When people are confused, I have seen some choose to not ask a clarifying question. Most of the time, that aversion comes out of fear of being embarrassed for asking. You don’t know even that?
I’m not like that. To me, if I’m confused, I have enough confidence in myself to know that the person who is explaining the thing to me is at least partially to blame. I’m confused because you aren’t explaining it well.
I recently had a bad experience with a colleague. New to the particular environment and task, I asked him for clarification, wanting to learn and be helpful to him and the rest of our team as soon as I could. Instead of answering my question, he got defensive and told me, “don’t be confused.”
That was a really strange way to respond. I mean, that’s like telling someone who’s in pain to not hurt. “Don’t be hurt.”
The thing is, I don’t want to be confused - that’s precisely why I asked a question to clarify.
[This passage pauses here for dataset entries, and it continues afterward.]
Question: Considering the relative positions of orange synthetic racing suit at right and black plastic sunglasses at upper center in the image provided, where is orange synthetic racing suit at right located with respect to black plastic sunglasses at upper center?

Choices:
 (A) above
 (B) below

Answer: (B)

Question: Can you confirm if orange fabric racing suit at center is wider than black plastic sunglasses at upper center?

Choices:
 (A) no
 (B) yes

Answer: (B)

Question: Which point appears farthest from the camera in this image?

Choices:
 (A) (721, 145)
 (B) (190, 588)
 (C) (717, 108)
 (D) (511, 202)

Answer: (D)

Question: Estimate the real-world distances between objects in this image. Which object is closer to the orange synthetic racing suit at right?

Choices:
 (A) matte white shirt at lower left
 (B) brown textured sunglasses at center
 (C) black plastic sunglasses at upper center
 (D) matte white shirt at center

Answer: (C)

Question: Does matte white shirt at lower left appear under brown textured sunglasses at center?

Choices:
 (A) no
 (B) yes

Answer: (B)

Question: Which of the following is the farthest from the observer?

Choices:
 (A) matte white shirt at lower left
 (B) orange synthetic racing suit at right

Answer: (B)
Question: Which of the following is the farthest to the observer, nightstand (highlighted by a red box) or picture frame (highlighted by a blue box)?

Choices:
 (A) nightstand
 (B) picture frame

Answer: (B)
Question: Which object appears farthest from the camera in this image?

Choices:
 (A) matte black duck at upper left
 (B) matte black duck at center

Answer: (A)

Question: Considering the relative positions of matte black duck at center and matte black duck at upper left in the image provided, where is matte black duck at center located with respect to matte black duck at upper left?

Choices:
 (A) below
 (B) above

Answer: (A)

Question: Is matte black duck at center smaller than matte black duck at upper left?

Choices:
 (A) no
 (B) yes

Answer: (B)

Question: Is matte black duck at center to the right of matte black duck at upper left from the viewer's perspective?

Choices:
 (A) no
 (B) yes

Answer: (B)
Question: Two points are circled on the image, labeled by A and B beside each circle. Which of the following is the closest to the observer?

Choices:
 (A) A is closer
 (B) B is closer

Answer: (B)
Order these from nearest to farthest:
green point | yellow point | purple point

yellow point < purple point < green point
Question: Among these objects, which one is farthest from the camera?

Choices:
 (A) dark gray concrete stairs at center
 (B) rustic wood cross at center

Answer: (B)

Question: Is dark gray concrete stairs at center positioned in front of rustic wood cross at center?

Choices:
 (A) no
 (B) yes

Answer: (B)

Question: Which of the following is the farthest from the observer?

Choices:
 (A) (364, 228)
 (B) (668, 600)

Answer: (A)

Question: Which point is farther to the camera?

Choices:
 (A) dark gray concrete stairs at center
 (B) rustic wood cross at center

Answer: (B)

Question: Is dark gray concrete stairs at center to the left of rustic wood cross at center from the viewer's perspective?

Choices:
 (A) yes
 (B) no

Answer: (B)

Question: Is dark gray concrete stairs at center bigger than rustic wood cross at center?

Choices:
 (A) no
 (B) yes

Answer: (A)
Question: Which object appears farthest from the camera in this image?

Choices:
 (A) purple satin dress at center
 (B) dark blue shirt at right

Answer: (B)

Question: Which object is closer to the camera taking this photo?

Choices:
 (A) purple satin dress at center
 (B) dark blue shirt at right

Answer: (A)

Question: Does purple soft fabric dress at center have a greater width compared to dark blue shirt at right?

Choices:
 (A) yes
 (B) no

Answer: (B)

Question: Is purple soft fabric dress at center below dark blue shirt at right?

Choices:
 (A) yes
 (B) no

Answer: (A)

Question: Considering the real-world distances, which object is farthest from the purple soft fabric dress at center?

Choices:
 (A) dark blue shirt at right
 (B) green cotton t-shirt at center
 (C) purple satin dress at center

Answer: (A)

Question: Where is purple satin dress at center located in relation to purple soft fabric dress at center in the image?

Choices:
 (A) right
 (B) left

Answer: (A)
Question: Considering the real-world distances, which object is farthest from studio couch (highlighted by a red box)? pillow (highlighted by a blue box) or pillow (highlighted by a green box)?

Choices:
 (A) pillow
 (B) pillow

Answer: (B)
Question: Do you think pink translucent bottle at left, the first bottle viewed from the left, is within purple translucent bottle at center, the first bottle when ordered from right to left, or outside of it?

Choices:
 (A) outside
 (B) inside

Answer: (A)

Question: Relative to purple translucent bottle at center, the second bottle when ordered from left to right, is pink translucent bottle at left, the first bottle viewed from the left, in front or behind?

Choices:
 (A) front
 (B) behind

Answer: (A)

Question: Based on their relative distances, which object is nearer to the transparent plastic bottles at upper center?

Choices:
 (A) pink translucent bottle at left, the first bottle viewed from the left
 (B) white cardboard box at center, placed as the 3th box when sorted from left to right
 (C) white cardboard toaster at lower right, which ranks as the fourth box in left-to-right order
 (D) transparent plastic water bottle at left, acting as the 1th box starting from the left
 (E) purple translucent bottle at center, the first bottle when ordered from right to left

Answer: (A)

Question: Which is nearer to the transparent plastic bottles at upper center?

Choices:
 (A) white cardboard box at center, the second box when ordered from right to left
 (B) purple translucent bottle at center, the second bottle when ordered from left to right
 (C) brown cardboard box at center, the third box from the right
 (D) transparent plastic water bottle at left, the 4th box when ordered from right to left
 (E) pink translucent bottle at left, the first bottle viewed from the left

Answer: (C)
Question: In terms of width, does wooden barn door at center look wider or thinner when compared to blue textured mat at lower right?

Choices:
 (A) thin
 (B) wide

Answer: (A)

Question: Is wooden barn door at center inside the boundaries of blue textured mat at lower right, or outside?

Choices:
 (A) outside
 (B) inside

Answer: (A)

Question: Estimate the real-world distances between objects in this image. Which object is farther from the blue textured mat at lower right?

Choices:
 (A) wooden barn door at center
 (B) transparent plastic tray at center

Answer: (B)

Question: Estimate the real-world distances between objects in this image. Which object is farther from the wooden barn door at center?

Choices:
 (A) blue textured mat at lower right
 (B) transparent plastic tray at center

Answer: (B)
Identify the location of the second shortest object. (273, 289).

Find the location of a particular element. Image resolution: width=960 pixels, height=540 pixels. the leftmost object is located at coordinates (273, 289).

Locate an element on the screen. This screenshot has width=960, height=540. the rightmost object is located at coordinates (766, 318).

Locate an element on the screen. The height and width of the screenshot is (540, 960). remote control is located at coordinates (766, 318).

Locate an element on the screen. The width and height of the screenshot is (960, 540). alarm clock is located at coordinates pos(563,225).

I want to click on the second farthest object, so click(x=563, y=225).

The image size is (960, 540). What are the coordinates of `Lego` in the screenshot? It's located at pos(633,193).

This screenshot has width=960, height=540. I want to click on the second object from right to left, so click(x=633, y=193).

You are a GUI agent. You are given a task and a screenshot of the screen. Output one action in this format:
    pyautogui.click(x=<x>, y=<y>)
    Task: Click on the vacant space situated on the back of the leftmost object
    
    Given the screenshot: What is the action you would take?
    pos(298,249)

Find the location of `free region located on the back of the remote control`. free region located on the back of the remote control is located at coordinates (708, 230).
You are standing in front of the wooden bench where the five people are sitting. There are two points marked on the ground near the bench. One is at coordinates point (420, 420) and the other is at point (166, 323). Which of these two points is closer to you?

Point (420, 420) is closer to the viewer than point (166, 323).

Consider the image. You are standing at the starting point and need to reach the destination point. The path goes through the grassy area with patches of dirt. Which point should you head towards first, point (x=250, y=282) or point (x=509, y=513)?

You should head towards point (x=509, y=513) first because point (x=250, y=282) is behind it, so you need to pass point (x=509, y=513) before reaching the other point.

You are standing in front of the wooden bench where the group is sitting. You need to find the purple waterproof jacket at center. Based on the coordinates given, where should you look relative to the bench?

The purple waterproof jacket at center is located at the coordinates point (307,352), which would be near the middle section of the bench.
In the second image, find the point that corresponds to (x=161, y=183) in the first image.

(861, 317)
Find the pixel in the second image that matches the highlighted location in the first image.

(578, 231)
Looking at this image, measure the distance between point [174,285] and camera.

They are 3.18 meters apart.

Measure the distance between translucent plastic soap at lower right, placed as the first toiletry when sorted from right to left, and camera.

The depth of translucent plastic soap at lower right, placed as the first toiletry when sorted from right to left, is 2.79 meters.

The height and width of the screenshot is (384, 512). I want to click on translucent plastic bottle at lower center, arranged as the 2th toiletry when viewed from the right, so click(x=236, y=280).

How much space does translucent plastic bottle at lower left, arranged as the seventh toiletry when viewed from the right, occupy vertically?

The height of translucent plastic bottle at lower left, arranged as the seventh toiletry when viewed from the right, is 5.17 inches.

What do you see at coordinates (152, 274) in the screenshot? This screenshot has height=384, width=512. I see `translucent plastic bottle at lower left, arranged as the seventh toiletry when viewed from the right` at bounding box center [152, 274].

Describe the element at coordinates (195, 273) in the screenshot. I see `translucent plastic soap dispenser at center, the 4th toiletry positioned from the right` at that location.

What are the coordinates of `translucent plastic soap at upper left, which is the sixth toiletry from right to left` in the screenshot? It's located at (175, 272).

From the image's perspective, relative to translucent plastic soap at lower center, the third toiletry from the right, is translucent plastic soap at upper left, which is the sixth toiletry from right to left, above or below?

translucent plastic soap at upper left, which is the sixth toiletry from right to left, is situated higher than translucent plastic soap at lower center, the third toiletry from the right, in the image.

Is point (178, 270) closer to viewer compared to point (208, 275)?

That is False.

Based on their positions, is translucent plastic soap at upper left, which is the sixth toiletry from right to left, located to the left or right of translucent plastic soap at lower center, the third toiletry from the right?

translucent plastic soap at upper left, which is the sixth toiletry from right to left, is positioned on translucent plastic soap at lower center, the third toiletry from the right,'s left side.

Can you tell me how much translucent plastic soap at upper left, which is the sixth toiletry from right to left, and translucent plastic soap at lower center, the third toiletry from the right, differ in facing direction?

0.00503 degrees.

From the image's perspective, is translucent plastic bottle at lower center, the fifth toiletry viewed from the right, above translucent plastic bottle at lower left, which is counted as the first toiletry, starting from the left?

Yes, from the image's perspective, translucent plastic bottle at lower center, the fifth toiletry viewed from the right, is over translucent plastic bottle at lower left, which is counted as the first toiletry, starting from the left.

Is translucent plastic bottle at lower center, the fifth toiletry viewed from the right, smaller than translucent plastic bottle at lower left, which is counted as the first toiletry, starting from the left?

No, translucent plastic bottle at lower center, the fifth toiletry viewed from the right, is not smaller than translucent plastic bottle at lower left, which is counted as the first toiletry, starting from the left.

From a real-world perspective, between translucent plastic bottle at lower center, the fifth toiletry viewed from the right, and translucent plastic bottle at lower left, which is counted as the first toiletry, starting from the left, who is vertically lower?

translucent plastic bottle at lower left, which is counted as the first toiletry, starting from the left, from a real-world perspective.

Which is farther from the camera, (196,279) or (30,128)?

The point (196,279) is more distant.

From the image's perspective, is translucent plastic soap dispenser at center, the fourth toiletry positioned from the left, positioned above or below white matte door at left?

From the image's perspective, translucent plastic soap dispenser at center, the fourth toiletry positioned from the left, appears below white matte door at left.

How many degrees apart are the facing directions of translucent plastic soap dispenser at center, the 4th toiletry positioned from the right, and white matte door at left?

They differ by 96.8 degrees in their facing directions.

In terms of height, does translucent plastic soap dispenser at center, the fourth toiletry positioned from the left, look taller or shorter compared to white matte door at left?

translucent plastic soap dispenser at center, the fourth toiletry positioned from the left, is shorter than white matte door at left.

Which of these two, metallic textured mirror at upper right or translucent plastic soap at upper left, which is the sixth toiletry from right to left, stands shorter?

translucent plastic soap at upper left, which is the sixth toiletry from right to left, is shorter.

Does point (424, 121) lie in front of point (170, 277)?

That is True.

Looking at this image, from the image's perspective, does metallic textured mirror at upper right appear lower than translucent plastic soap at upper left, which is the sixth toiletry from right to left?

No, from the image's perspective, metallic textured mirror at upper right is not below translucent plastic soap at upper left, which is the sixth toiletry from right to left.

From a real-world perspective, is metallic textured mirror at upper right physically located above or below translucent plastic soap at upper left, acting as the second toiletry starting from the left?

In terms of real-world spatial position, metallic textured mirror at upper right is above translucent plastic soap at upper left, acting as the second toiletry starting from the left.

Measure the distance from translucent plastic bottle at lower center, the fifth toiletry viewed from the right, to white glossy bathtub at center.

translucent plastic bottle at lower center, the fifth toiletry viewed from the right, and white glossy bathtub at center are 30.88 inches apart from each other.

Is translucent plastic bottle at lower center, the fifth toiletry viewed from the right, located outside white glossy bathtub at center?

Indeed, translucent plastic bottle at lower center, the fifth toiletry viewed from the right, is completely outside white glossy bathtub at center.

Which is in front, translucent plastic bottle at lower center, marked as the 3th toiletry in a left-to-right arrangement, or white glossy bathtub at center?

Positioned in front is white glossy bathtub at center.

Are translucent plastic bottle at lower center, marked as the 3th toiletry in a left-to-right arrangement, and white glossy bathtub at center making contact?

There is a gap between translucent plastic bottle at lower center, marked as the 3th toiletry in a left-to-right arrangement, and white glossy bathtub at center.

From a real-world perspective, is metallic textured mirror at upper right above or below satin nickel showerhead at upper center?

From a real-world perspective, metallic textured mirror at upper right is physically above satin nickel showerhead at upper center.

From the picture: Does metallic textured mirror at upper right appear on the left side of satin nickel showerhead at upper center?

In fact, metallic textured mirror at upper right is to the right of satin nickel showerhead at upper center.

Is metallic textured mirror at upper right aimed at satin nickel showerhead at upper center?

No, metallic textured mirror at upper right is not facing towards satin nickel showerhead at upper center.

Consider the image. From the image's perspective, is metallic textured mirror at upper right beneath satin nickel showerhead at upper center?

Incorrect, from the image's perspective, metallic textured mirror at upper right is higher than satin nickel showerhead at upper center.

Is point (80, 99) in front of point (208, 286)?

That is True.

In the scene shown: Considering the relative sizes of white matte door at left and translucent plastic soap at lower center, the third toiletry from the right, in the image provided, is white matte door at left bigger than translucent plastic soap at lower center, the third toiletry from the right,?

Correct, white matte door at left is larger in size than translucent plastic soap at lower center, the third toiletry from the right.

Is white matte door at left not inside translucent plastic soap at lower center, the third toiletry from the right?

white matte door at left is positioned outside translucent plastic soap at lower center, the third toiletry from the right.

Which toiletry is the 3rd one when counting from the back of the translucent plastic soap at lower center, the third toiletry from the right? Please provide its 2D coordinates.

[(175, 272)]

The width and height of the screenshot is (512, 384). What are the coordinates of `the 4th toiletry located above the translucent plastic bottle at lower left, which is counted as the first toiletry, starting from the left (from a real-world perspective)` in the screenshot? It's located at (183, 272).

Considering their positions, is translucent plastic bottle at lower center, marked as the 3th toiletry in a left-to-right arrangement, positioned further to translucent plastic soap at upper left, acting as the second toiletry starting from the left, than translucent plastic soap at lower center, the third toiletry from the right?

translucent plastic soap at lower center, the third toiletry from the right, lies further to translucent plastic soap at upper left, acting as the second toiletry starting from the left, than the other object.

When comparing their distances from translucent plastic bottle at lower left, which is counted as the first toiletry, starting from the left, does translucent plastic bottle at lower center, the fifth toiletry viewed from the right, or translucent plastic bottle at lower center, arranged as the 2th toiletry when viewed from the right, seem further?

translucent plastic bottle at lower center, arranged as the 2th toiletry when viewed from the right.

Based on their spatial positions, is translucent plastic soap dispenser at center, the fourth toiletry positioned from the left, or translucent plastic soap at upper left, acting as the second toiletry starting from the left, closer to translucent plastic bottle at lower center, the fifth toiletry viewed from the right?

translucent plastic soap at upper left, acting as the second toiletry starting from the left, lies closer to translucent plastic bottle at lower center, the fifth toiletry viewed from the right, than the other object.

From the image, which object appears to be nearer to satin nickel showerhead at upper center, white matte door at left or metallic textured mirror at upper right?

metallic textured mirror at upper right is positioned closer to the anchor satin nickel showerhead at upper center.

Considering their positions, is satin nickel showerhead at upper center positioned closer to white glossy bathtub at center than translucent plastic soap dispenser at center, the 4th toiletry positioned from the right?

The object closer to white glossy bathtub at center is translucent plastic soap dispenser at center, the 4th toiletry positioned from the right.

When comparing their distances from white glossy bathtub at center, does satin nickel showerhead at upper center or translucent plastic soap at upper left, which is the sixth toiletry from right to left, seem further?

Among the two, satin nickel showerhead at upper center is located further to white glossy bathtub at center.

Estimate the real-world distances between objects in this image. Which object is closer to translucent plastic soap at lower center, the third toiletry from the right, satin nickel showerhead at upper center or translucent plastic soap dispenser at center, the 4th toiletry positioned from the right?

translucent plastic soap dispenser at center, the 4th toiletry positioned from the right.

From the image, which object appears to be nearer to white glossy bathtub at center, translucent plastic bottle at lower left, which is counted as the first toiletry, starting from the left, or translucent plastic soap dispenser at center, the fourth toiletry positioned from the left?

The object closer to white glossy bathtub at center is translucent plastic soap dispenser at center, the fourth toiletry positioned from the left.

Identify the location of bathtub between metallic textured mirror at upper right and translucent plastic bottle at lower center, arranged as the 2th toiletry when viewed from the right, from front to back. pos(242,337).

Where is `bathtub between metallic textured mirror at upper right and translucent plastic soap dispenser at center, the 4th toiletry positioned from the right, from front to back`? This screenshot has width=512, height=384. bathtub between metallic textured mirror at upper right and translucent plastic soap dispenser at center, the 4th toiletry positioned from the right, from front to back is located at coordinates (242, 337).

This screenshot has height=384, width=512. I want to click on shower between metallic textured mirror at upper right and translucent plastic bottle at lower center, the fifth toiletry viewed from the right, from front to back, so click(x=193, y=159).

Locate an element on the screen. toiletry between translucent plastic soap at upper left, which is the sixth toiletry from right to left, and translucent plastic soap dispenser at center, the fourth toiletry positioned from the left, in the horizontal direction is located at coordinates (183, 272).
To me, being defensive and unwilling to give a real answer to someone asking “why” is unacceptable behaviour in a professional setting. It hinders your teammate’s growth, which at the end of the day means stifling the growth of your team or organisation as a whole. And unacceptable behaviour must be called out, lest they fester into a cultural norm.
So I stood my ground, unapologetic for being confused. I gave him feedback face to face, away from other people, but he either couldn’t understand the problem or his ego prevented him from changing directions.
The whole experience turned my exercise in the Army into a nightmare for me, and I believe, him too.
My point with recounting this story is this: you shouldn’t feel sorry for being confused. It’s most likely not your fault.
In my opinion, it’s only your fault if you fail to ask clarifying questions to get out of the confusion.
Asking to clarify is a sign of strength, not weakness. Unsure? Ask. Keep clarifying!